Figure 10: Cabinet Organization in Science Dome
While this setup is good for a human to work with. They will look around and find out what they need, it is too cumbersome for an autonomous system and will confuse them. Autonomous systems will need a cleaner organization to work efficiently. The best way to currently do this is to use a 3D printer, where you can create custom shelves and cabinets that autonomous systems can easily work around with.

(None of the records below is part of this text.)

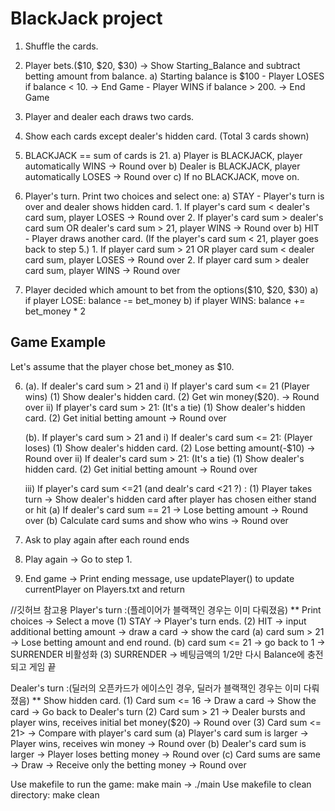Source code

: # BlackJack project

1. Shuffle the cards.
2. Player bets.($10, $20, $30) -> Show Starting_Balance and subtract betting amount from balance.
      a) Starting balance is $100
         - Player LOSES if balance < 10. -> End Game
         - Player WINS if balance > 200. -> End Game
3. Player and dealer each draws two cards.
4. Show each cards except dealer's hidden card. (Total 3 cards shown)
5. BLACKJACK == sum of cards is 21.
      a) Player is BLACKJACK, player automatically WINS -> Round over
      b) Dealer is BLACKJACK, player automatically LOSES -> Round over
      c) If no BLACKJACK, move on.
      
6. Player's turn. Print two choices and select one:
      a) STAY
         - Player's turn is over and dealer shows hidden card.
            1. If player's card sum < dealer's card sum, player LOSES -> Round over
            2. If player's card sum > dealer's card sum OR dealer's card sum > 21, player WINS -> Round over
      b) HIT
         - Player draws another card. (If the player's card sum < 21, player goes back to step 5.)
            1. If player card sum > 21 OR player card sum < dealer card sum, player LOSES -> Round over
            2. If player card sum > dealer card sum, player WINS -> Round over
      
7. Player decided which amount to bet from the options($10, $20, $30)
   a) if player LOSE: balance -= bet_money
   b) if player WINS: balance += bet_money * 2



## Game Example

Let's assume that the player chose bet_money as $10. 

6. (a). If dealer's card sum > 21 and 
    i) If player's card sum <= 21 (Player wins)
        (1) Show dealer's hidden card.
        (2) Get win money($20). -> Round over
    ii) If player's card sum > 21: (It's a tie)
        (1) Show dealer's hidden card.
        (2) Get initial betting amount -> Round over

   (b). If player's card sum > 21 and
    i) If dealer's card sum <= 21: (Player loses)
        (1) Show dealer's hidden card.
        (2) Lose betting amount(-$10) -> Round over
    ii) If dealer's card sum > 21:  (It's a tie)
        (1) Show dealer's hidden card.
        (2) Get initial betting amount -> Round over

    iii) If player's card sum <=21 (and dealr's card <21 ?)  :
        (1) Player takes turn
            -> Show dealer's hidden card after player has chosen either stand or hit
            (a) If dealer's card sum == 21 -> Lose betting amount -> Round over
            (b) Calculate card sums and show who wins -> Round over

7. Ask to play again after each round ends
8. Play again -> Go to step 1.
9. End game -> Print ending message, use updatePlayer() to update currentPlayer on Players.txt and return


//깃허브 참고용
Player's turn :(플레이어가 블랙잭인 경우는 이미 다뤄졌음) ** Print choices -> Select a move 
(1) STAY -> Player's turn ends.
(2) HIT -> input additional betting amount -> draw a card -> show the card
    (a) card sum > 21 -> Lose betting amount and end round.
    (b) card sum <= 21 -> go back to 1 -> SURRENDER 비활성화
(3) SURRENDER -> 베팅금액의 1/2만 다시 Balance에 충전되고 게임 끝

Dealer's turn :(딜러의 오픈카드가 에이스인 경우, 딜러가 블랙잭인 경우는 이미 다뤄졌음) ** Show hidden card.
(1) Card sum <= 16 -> Draw a card -> Show the card -> Go back to Dealer's turn
(2) Card sum > 21 -> Dealer bursts and player wins, receives initial bet money($20) -> Round over
(3) Card sum <= 21> -> Compare with player's card sum
    (a) Player's card sum is larger -> Player wins, receives win money -> Round over
    (b) Dealer's card sum is larger -> Player loses betting money -> Round over
    (c) Card sums are same -> Draw -> Receive only the betting money -> Round over


Use makefile to run the game: make main -> ./main
Use makefile to clean directory: make clean

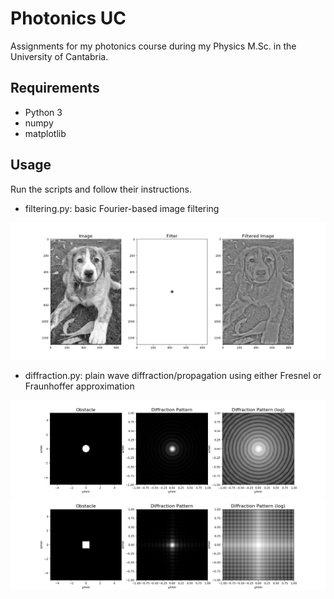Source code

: # Photonics UC

Assignments for my photonics course during my Physics M.Sc. in the University of Cantabria.

## Requirements

 - Python 3
 - numpy
 - matplotlib
 
## Usage
 
Run the scripts and follow their instructions.

 - filtering.py: basic Fourier-based image filtering

<p align="center"> 
<img src="examples/example1_fourier.png">
</p>
 
 - diffraction.py: plain wave diffraction/propagation using either Fresnel or Fraunhoffer approximation 

<p align="center"> 
<img src="examples/example1_diff.png">
<img src="examples/example2_diff.png">
</p>
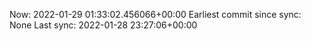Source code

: Now: 2022-01-29 01:33:02.456066+00:00 Earliest commit since sync: None Last sync: 2022-01-28 23:27:06+00:00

Future work on this will include compiling a list of functionality models for all systems and components I documented at MDRS. These component functionality models will be used to create a digital extraterrestrial habitat model on the Control-Oriented Dynamic Computational Modeling Platform, where we can simulate different disruptions that will be present on Mars that cannot be simulated at MDRS either due to their absence (such as radiation) or for safety reasons.
7.
Title: Wearable-Based Autonomic Activity Profiles for Real-Time Cognitive Performance Monitoring in Spaceflight
Author(s): Peter Zoss
Description, activities, and results: This study will longitudinally quantify individual changes in autonomic nervous system (ANS) status via a wearable sensor in MDRS crew members to understand how our autonomic activity is associated with sequential measures of cognitive performance for predictive model development. Baseline data from the wearable devices will also be used to look at changes while living in analog isolation. The activities planned to be completed at MDRS included cognitive performance testing. This testing was scheduled to take place every other day starting from Sol 1 for a total of 6 testing sessions for each of the crew members.
This human factor project was able to get through all of its data collection period at MDRS. Cognitive performance testing has been completed for all crew members for the planned 6 tests at the MDRS. These tests occurred on Sols 1, 3, 5, 7, 9 and 11. The tests on Sol 3 had to end early due to power failure, resulting in an incomplete test for one crew member and a missed test for another. The cognitive performance test used is called the Cognition Test Battery, and it was administered to the crew via an iPad. The results from this research will be looked at further back in West Lafayette where analysis can be completed.